++++ Data provided ++++

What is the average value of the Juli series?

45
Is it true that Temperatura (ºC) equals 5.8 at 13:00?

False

++++
++++ Data provided ++++

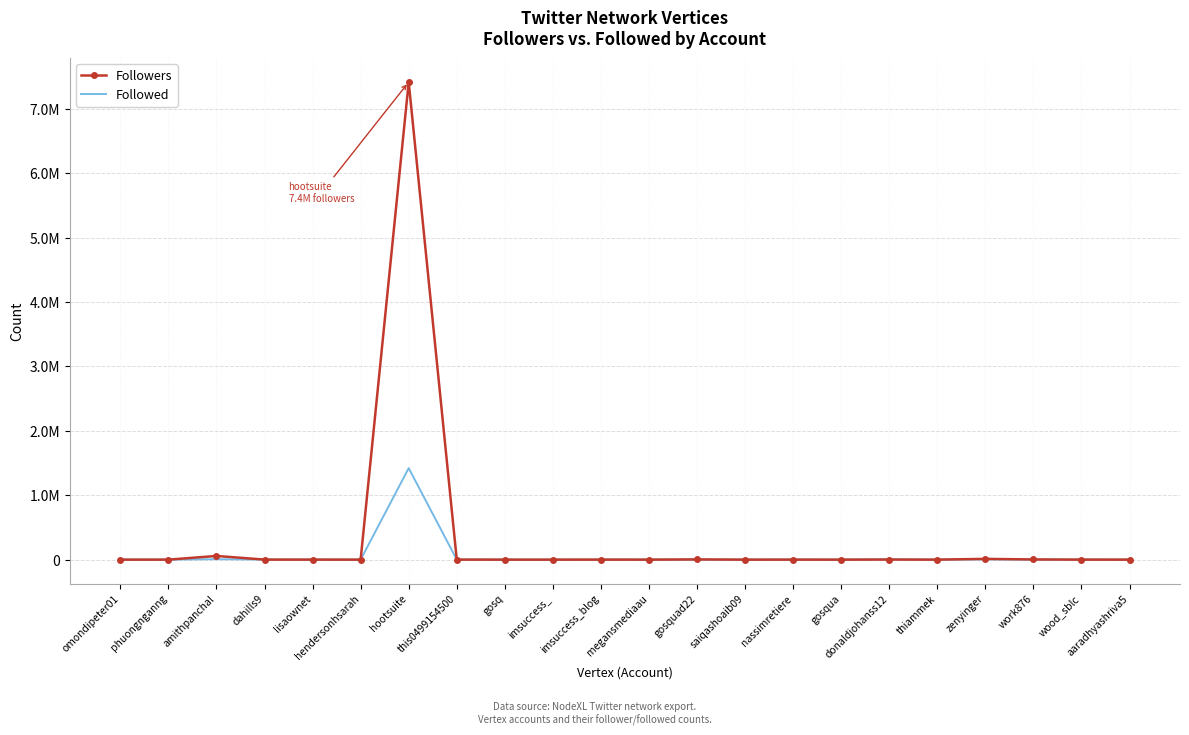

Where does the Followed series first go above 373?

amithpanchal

++++
++++ Data provided ++++

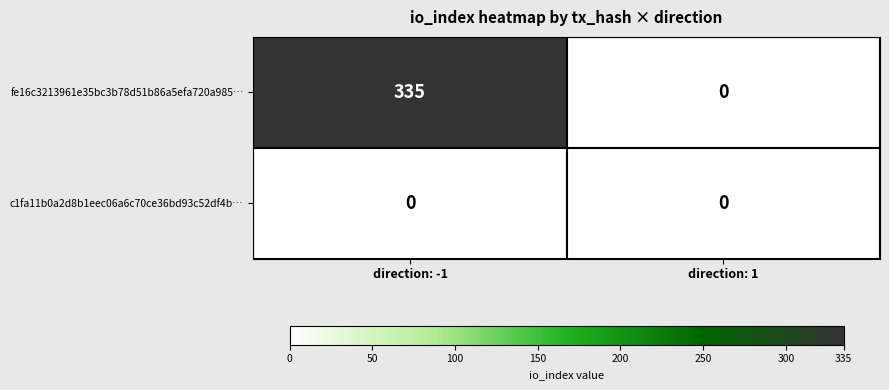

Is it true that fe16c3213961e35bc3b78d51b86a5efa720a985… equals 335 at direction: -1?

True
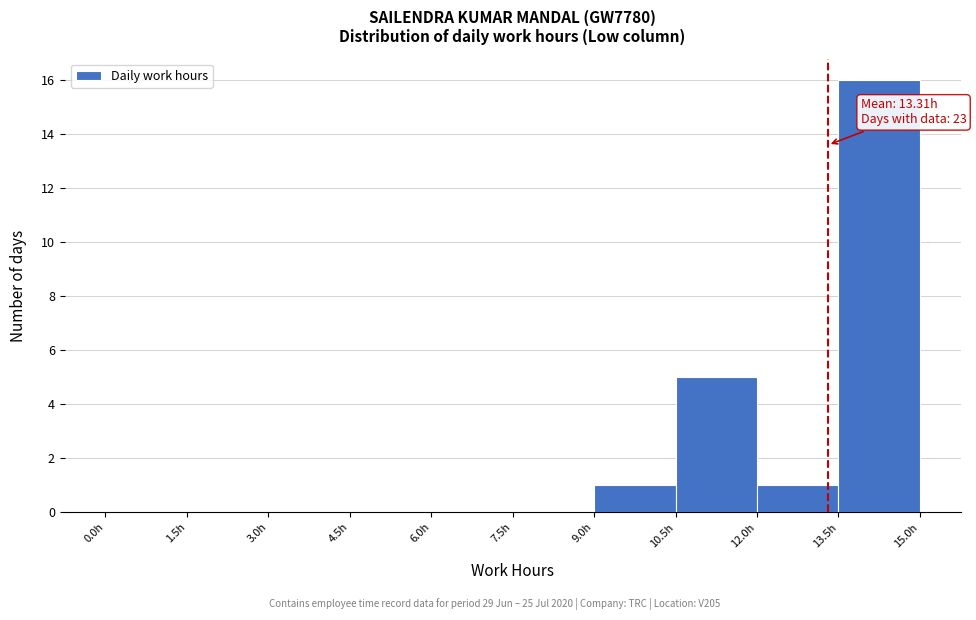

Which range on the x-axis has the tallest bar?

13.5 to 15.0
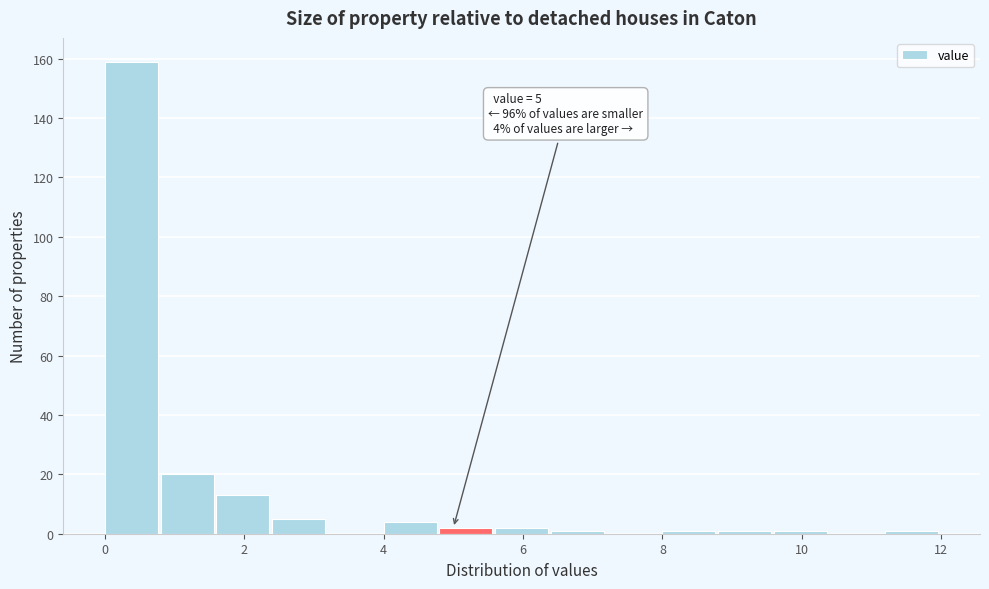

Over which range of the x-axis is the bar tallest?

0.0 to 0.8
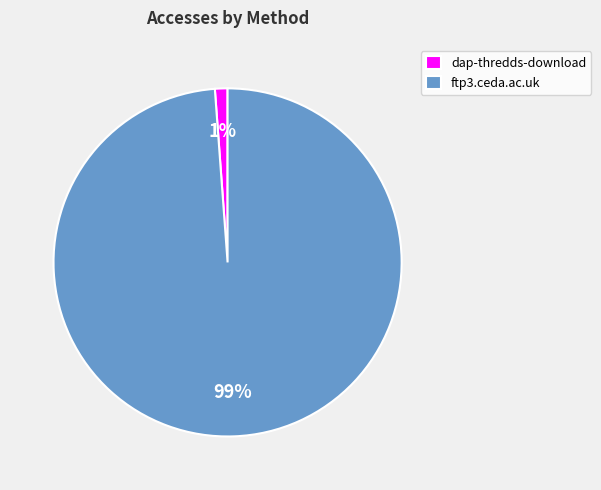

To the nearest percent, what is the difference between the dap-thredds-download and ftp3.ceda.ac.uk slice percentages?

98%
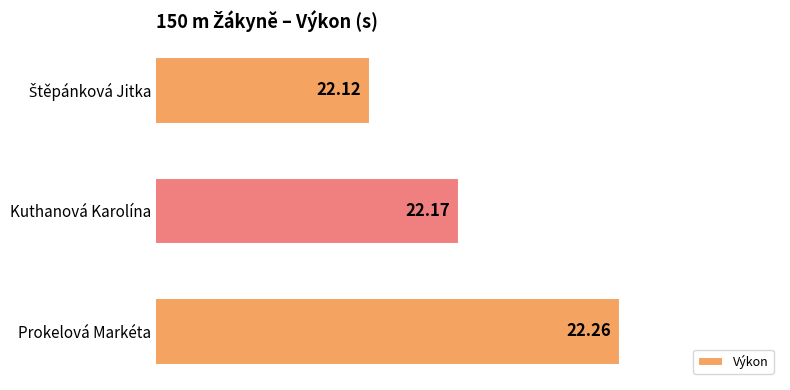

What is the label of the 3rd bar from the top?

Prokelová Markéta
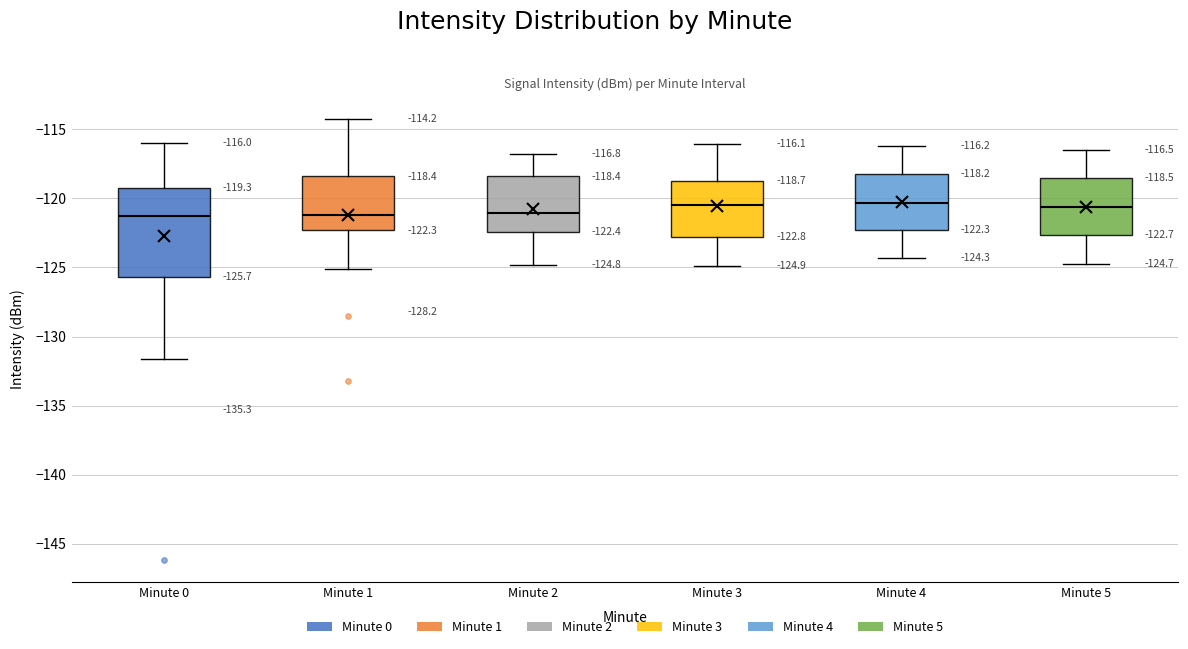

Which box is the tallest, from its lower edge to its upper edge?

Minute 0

++++

What you should do =>
Convert everything from the line containing "What is the average value of the Juli series?" down to the line containing "Is it true that Temperatura" into a Markdown table with the columns Row and Line. Skip the blank lines.

Response to this task =>
| Row | Line |
|---|---|
| 1 | What is the average value of the Juli series? |
| 2 | 45 |
| 3 | Is it true that Temperatura (ºC) equals 5.8 at 13:00? |